Eine Serie? Binnen nur weniger Minuten kommt es zu zwei Explosionen in Hessens größter Stadt. Sie schrecken viele Anwohner auf. «Das ging durch den ganzen Körper durch», berichtet eine Frau.
Frankfurt/Main (dpa) - Die beiden erneuten Explosionen in Frankfurt am frühen Morgen haben bei zuvor schlafenden Anwohnern teils außerordentliche Bestürzung verursacht. «Der Knall war extrem laut. Das war wie im Krieg», sagte eine Anwohnerin der Deutschen Presse-Agentur. «Ich habe so was noch nie gehört. Das ging durch den ganzen Körper durch», fügte sie hinzu. Dabei wohne sie nicht einmal direkt neben dem Tatort in der Berger Straße im Stadtteil Nordend, sondern nahe um die Ecke in einer Seitenstraße.

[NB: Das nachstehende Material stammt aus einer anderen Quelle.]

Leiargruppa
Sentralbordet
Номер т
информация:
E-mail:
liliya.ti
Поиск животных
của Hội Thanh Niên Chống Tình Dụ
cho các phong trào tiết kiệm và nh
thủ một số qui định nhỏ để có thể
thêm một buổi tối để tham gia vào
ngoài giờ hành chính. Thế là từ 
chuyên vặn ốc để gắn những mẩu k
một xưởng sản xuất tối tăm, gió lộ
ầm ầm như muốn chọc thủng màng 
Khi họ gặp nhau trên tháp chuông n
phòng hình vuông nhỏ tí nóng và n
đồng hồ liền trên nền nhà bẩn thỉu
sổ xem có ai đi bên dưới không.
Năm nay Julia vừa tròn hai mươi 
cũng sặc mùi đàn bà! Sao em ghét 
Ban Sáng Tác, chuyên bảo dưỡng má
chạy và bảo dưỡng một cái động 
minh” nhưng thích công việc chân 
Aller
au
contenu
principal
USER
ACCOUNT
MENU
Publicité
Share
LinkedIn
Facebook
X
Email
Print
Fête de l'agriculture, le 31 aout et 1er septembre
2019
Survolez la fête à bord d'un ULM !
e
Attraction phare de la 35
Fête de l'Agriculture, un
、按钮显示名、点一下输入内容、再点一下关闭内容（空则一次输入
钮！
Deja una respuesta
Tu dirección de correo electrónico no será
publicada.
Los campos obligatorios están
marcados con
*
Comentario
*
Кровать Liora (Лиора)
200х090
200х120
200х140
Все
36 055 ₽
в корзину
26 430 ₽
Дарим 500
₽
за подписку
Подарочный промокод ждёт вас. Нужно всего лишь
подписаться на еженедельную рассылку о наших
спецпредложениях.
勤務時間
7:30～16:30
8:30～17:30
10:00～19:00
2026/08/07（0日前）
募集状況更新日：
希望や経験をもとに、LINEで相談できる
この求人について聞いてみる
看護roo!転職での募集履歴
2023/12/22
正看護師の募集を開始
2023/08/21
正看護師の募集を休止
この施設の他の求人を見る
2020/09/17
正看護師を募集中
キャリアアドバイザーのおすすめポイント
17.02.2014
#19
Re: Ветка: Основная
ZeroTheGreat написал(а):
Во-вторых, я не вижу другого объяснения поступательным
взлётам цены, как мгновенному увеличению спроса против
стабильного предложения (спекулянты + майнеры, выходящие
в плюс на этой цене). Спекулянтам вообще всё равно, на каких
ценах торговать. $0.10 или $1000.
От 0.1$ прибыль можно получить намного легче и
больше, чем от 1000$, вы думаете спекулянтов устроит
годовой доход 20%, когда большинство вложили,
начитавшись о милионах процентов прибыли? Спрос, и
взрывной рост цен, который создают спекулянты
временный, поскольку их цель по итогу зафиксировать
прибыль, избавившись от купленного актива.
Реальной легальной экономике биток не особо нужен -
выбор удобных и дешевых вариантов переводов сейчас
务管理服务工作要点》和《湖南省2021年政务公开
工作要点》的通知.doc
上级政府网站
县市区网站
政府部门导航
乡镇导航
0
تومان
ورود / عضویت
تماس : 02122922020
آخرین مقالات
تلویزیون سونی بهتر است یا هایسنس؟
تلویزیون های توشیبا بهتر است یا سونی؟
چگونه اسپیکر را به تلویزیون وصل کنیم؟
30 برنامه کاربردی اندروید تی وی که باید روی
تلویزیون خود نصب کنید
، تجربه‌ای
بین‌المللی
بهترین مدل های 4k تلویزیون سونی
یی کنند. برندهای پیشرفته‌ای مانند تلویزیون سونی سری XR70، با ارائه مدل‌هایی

Eine zweite Anwohnerin einer anderen Seitenstraße der Berger Straße sagte, sie habe unmittelbar nach der Explosion mit ihrem Freund einen Mann in einem Hoodie gesehen, der sich in der Hecke eines Hofes versteckt habe. Ihr Freund habe die Polizei angerufen, die den Mann rasch festgesetzt habe. Tatsächlich sprach eine Polizeisprecherin später von der Festnahme einer Person im Bereich der Berger Straße, ohne allerdings zunächst Details zu nennen.
Explosionen im Abstand von nur wenigen Minuten
Beide Explosionen mit Sachschäden hatten sich frühmorgens im Dunklen im Abstand von nur wenigen Minuten ereignet. Erst krachte es auf der Berger Straße und dann auf der Einkaufsstraße Zeil im Frankfurter Zentrum, wie die Polizei mitteilte. Verletzte habe es nach ersten Erkenntnissen nicht gegeben.
In den vergangenen Tagen hatte sich bereits zweimal in Frankfurt und einmal im nahen Offenbach eine Explosion ereignet - ebenfalls ohne Verletzte, aber mit erheblichen Sachschäden.